**PROVIDED PASSAGE:**
↓↓↓

Civilian life in southern Mexico is being reshaped by violence that rarely resembles open warfare but operates like it. Cartel activity has moved far beyond drug trafficking. It now determines who can run a business, who can move freely, who controls land, and who is allowed to live without fear. For millions of civilians, this violence is not episodic or spectacular. It is constant, intimate, and largely invisible beyond the region.
Over the past two decades, organised crime in Mexico has both fragmented and expanded. Dr Nathan Jones, Associate Professor of Security Studies at Sam Houston State University, explains that while two dominant cartels retain national power, Mexico is now home to roughly 500 organised criminal groups. When leaders are arrested or killed, groups rarely disappear. Instead, they splinter, rebrand, and form new alliances. The result is not stability but churn, with violence seeping into new regions, including southern states once seen as peripheral to cartel conflict.
What makes this especially dangerous for civilians is how deeply criminal groups embed themselves in everyday life. Cartels do not only fight each other; they govern. In areas where the state is weak or absent, they collect taxes, enforce rules, resolve disputes, and control access to livelihoods. Protection fees are imposed on tortilla sellers, shop owners, transport workers, market traders, and farmers. These payments increase until businesses collapse or owners flee. Violence is not reserved for rivals; it is deliberately used against ordinary people to enforce obedience.

↑↑↑

**MATERIAL SUPPLIED:**
↓↓↓

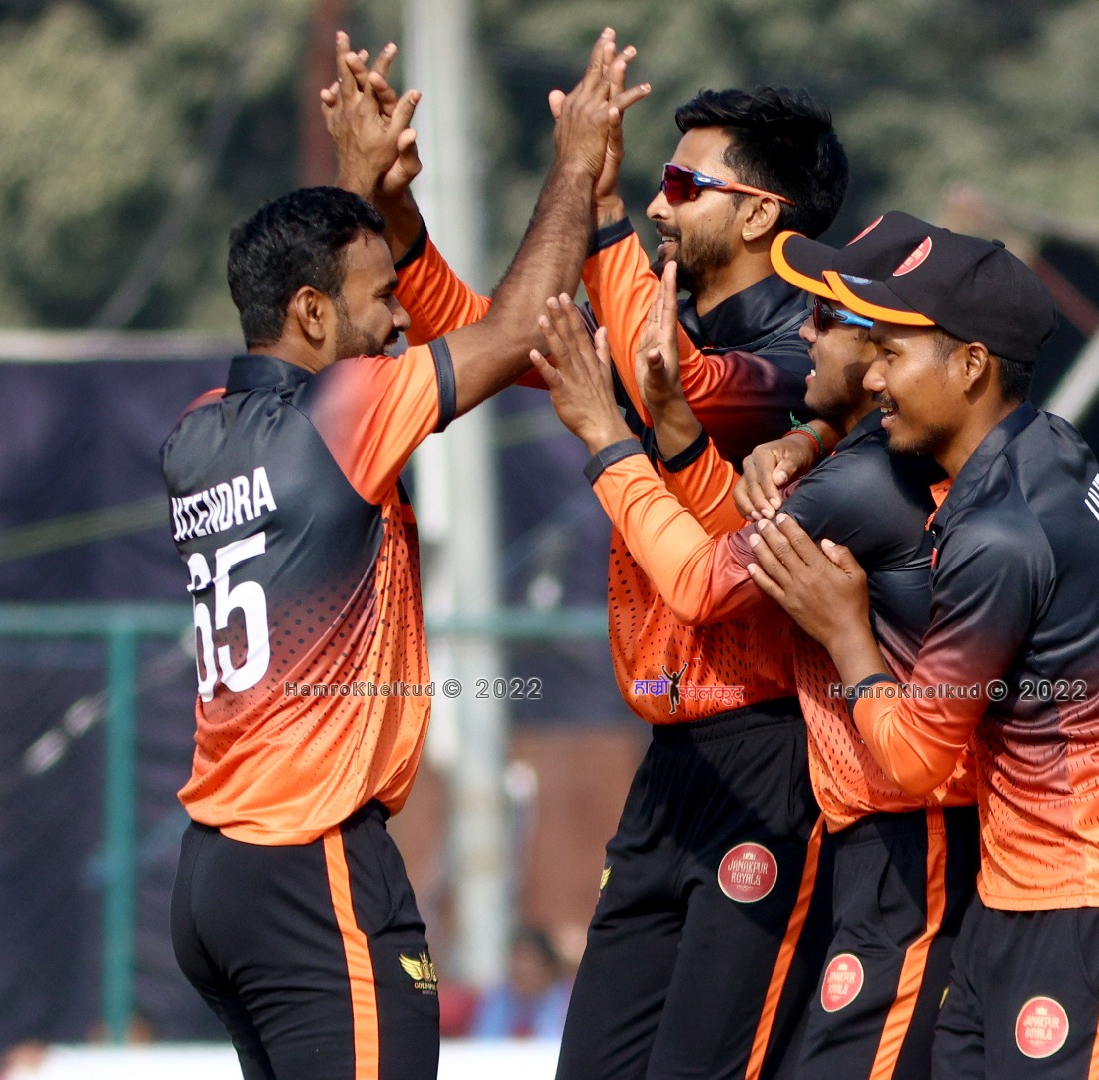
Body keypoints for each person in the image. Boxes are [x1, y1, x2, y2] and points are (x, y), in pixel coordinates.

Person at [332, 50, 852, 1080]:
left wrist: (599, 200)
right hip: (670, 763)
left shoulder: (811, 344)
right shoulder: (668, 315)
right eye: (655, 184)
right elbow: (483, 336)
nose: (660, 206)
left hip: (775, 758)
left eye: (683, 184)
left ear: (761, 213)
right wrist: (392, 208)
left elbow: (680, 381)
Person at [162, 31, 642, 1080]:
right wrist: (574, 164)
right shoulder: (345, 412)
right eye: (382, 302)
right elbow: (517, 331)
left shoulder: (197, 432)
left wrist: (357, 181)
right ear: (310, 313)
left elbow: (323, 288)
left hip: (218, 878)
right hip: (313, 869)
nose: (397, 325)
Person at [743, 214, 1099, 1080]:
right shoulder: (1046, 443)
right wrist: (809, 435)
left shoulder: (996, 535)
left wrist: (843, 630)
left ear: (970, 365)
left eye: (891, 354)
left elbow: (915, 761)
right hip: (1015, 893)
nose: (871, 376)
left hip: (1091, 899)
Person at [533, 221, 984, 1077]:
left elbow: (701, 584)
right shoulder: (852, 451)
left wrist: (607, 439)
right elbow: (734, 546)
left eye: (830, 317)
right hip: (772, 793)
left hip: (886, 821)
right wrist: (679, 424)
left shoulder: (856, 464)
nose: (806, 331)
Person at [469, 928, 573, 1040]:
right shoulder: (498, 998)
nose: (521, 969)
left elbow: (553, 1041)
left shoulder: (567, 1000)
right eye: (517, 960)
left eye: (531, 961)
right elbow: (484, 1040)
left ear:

↑↑↑

**WHAT IS NEEDED:**
Copy out the passage above on cartel violence and civilian life in southern Mexico, word for word and in full.

**EXERCISE ANSWER:**
Civilian life in southern Mexico is being reshaped by violence that rarely resembles open warfare but operates like it. Cartel activity has moved far beyond drug trafficking. It now determines who can run a business, who can move freely, who controls land, and who is allowed to live without fear. For millions of civilians, this violence is not episodic or spectacular. It is constant, intimate, and largely invisible beyond the region.
Over the past two decades, organised crime in Mexico has both fragmented and expanded. Dr Nathan Jones, Associate Professor of Security Studies at Sam Houston State University, explains that while two dominant cartels retain national power, Mexico is now home to roughly 500 organised criminal groups. When leaders are arrested or killed, groups rarely disappear. Instead, they splinter, rebrand, and form new alliances. The result is not stability but churn, with violence seeping into new regions, including southern states once seen as peripheral to cartel conflict.
What makes this especially dangerous for civilians is how deeply criminal groups embed themselves in everyday life. Cartels do not only fight each other; they govern. In areas where the state is weak or absent, they collect taxes, enforce rules, resolve disputes, and control access to livelihoods. Protection fees are imposed on tortilla sellers, shop owners, transport workers, market traders, and farmers. These payments increase until businesses collapse or owners flee. Violence is not reserved for rivals; it is deliberately used against ordinary people to enforce obedience.